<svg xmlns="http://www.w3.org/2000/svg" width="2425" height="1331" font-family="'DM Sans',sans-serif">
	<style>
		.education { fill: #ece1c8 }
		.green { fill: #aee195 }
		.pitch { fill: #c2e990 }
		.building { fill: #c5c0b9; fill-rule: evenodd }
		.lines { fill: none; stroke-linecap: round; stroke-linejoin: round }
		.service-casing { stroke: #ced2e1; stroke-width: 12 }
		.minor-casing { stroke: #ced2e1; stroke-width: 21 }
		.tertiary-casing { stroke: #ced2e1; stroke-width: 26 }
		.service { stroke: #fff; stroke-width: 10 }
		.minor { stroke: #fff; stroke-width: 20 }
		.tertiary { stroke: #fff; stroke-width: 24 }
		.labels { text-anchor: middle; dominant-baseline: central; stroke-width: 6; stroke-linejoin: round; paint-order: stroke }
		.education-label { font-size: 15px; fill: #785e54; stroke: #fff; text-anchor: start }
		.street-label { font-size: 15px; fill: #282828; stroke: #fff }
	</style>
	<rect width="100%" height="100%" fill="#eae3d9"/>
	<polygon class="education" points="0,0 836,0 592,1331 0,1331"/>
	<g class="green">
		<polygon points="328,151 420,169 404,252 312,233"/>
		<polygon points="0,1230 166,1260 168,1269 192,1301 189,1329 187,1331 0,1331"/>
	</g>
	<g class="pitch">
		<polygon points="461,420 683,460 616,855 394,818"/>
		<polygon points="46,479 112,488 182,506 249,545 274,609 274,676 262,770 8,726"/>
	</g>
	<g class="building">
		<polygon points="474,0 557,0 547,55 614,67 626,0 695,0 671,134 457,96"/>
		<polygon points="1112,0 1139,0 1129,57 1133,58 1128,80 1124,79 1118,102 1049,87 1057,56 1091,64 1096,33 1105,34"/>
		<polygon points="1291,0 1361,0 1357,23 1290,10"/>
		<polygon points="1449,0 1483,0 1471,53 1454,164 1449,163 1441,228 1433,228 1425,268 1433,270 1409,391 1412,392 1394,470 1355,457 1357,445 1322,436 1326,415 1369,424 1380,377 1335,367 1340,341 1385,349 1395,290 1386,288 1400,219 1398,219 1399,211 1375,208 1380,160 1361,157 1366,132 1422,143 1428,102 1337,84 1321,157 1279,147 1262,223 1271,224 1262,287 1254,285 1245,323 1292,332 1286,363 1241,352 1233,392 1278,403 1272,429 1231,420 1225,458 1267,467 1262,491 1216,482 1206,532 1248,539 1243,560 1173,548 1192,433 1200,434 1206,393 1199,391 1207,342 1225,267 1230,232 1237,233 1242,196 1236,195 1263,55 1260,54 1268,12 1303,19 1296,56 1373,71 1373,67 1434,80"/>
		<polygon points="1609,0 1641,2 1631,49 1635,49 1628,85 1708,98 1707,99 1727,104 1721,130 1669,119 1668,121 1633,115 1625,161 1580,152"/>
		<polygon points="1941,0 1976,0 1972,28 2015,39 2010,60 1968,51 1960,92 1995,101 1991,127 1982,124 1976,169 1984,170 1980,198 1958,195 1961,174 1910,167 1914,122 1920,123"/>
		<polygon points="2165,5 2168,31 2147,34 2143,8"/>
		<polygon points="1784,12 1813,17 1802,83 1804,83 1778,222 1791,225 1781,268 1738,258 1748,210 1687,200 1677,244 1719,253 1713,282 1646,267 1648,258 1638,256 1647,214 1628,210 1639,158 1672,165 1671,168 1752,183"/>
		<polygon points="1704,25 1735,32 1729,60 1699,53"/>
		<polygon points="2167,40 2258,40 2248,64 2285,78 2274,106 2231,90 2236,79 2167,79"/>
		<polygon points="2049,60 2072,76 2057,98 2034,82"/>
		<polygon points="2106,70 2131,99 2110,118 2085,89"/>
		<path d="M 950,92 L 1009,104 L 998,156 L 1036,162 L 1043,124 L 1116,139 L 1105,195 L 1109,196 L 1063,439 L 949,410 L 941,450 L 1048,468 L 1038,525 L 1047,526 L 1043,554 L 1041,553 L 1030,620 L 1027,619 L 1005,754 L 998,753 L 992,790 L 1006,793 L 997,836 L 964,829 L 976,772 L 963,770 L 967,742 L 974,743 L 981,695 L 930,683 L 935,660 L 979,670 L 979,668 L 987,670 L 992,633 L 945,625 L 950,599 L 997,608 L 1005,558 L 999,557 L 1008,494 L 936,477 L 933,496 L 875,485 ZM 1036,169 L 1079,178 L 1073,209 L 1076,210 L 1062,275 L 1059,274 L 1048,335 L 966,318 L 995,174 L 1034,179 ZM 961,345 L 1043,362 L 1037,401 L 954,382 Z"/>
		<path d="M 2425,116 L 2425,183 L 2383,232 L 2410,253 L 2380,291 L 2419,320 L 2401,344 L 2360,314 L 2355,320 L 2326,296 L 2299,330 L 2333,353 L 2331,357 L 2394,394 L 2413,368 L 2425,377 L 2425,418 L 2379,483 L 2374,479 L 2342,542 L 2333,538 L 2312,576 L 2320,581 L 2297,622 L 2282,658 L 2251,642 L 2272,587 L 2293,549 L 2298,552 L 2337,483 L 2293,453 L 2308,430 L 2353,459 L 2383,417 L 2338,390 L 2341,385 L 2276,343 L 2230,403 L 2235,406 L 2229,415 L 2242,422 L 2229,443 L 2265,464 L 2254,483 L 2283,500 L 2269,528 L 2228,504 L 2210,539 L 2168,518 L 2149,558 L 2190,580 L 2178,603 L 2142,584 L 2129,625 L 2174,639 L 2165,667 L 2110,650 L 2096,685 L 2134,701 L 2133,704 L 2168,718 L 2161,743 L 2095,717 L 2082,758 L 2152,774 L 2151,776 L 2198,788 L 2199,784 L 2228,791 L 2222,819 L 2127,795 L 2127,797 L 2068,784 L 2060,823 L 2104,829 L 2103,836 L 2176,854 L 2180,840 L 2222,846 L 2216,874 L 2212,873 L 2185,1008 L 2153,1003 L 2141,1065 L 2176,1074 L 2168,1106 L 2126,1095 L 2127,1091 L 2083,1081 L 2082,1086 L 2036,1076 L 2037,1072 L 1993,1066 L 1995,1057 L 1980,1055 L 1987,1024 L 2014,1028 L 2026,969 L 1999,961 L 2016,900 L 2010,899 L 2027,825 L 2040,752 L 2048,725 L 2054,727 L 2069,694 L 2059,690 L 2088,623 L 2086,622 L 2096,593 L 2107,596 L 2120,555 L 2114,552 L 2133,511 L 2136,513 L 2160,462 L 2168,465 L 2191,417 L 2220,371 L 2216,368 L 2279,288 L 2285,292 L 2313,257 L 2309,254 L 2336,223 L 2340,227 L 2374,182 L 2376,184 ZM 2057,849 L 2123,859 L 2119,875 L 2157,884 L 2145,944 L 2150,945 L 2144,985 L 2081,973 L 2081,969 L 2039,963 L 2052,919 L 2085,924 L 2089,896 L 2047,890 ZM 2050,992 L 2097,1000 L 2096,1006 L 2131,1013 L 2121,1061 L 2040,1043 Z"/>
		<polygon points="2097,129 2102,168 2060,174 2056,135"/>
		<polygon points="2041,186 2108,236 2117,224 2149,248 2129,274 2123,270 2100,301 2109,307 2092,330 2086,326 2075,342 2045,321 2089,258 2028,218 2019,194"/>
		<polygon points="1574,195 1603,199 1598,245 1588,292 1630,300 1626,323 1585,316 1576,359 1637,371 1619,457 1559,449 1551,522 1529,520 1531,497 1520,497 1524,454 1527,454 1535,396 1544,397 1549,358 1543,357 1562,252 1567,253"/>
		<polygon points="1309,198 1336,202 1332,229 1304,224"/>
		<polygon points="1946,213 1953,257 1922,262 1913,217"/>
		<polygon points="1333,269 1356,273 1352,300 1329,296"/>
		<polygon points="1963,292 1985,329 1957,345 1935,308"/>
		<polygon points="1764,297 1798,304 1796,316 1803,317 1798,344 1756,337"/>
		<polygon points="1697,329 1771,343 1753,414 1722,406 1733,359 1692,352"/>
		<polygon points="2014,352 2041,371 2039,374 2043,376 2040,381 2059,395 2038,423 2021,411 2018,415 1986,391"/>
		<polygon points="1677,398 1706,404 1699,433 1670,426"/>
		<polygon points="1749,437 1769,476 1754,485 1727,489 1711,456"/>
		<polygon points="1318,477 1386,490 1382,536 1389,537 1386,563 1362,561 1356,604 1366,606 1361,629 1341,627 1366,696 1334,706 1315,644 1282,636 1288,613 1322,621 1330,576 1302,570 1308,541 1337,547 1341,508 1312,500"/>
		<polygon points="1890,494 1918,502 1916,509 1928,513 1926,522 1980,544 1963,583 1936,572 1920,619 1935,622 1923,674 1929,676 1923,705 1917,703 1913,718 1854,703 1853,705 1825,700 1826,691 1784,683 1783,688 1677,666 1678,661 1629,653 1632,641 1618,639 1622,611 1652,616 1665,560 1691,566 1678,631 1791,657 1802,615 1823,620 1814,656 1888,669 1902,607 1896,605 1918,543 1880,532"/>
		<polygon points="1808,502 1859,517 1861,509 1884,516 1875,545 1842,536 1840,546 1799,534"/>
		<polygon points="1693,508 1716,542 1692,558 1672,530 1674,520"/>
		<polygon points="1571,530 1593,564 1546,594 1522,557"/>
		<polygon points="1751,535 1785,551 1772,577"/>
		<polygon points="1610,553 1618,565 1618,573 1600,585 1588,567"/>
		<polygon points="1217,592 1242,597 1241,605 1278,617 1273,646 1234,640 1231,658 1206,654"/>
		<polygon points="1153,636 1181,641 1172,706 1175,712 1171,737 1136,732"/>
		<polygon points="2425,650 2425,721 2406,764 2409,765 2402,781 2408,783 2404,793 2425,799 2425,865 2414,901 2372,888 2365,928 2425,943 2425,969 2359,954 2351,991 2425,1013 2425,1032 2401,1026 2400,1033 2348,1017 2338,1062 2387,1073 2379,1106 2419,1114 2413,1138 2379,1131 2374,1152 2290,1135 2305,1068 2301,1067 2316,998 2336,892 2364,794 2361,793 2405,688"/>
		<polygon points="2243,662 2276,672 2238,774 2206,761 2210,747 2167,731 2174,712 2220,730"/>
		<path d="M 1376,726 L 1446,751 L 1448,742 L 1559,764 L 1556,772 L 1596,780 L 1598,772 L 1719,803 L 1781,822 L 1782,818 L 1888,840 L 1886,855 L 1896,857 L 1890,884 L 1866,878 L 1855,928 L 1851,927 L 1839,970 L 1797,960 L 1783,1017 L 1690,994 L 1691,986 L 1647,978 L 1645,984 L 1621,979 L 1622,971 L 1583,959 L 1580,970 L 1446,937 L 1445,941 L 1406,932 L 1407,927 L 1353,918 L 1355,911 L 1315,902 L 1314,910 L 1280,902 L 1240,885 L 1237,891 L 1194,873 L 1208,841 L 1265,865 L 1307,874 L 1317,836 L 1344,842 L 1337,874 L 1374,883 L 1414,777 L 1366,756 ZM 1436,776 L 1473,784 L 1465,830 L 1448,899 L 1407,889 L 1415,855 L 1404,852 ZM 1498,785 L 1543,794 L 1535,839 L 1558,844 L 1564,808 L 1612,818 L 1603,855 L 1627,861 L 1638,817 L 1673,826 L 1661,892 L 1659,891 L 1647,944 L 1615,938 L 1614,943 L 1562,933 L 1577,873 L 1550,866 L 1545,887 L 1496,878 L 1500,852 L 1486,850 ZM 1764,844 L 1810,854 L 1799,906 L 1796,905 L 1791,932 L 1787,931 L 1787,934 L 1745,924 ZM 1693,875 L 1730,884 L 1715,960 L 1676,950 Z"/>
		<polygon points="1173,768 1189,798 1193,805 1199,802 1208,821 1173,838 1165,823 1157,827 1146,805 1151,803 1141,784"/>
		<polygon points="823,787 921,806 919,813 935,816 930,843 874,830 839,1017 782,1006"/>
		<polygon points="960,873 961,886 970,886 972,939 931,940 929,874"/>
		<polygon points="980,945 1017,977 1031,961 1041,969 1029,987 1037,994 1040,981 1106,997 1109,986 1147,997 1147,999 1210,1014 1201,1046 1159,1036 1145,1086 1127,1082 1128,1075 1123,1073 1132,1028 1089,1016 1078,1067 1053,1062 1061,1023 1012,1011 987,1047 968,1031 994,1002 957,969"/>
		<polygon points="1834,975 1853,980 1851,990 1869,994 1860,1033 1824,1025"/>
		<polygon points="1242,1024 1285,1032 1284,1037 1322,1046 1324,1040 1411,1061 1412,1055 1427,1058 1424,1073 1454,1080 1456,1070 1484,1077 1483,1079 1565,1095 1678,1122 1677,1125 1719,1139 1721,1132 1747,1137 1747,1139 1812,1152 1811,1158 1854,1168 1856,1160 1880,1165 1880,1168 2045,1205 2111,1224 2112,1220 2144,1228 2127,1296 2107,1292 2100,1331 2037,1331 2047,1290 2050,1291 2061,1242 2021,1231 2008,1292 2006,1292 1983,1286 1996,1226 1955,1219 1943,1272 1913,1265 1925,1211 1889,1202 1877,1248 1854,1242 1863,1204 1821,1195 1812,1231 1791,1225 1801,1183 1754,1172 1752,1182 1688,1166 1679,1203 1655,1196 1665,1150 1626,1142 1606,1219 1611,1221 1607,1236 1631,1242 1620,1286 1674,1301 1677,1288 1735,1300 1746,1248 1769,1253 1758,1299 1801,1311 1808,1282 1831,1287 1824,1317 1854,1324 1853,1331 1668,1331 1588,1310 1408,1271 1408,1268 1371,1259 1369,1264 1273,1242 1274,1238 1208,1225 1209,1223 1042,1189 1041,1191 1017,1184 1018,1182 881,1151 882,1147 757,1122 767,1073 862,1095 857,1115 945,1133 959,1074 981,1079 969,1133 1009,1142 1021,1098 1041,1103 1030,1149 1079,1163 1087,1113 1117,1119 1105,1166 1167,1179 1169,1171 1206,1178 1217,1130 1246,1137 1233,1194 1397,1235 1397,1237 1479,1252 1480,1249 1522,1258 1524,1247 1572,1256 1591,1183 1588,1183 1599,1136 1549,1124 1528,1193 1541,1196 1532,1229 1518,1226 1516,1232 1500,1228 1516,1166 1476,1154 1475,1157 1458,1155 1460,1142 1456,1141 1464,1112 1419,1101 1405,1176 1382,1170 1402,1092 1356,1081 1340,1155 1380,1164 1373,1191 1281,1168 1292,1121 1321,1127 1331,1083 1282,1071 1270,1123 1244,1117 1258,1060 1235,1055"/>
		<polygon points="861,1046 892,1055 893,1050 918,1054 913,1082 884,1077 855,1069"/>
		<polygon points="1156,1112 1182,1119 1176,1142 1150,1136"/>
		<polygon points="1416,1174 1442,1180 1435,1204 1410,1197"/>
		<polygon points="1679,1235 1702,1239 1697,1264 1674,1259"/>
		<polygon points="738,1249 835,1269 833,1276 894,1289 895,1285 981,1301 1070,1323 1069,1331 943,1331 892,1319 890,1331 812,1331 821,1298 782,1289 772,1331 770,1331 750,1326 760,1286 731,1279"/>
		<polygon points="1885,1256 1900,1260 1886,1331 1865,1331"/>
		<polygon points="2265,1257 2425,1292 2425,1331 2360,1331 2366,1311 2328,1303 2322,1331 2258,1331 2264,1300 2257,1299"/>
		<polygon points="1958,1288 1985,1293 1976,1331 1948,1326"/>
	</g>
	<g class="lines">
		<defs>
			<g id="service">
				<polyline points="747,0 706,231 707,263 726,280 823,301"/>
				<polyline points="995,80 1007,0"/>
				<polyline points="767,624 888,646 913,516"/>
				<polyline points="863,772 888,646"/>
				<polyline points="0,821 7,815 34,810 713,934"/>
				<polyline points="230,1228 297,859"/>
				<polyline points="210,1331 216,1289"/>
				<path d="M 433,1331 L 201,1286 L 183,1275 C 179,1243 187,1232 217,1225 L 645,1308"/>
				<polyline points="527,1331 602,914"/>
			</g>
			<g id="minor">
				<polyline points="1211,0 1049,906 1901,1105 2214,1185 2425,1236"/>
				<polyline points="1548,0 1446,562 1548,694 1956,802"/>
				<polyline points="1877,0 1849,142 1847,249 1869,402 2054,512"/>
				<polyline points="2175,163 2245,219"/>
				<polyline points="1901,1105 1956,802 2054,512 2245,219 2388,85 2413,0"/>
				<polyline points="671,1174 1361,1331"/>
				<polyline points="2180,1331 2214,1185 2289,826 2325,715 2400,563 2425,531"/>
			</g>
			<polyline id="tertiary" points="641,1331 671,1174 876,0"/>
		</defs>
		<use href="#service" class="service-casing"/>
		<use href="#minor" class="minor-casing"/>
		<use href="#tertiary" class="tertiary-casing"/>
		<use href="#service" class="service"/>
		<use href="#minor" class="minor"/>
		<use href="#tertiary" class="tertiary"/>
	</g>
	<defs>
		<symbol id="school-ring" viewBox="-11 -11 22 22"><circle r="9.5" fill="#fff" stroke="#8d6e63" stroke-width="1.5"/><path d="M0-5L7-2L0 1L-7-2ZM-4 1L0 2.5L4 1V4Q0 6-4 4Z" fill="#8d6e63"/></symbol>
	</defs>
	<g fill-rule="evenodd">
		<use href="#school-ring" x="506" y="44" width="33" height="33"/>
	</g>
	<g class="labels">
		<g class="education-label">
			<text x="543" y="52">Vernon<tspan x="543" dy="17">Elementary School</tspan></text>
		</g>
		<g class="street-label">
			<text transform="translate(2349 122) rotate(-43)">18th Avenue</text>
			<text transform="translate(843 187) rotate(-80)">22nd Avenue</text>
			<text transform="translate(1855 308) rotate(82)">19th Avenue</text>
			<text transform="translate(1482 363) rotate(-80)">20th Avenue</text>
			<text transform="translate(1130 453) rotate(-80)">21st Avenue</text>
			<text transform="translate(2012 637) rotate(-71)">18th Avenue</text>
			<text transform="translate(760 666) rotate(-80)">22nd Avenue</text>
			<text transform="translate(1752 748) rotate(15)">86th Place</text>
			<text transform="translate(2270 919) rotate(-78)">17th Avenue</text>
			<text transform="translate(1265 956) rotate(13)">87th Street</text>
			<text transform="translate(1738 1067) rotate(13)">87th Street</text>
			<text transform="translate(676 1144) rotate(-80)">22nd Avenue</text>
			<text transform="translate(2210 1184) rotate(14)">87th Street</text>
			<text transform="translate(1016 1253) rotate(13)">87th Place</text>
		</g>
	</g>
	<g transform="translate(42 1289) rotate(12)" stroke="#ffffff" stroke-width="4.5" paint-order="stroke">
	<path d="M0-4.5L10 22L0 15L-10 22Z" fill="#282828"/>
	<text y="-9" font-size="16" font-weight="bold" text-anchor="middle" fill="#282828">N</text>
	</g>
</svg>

..........

**Required work**
In the entries above, find every line holding the word "lines" and copy it out.

**Task result**
		.lines { fill: none; stroke-linecap: round; stroke-linejoin: round }
	<g class="lines">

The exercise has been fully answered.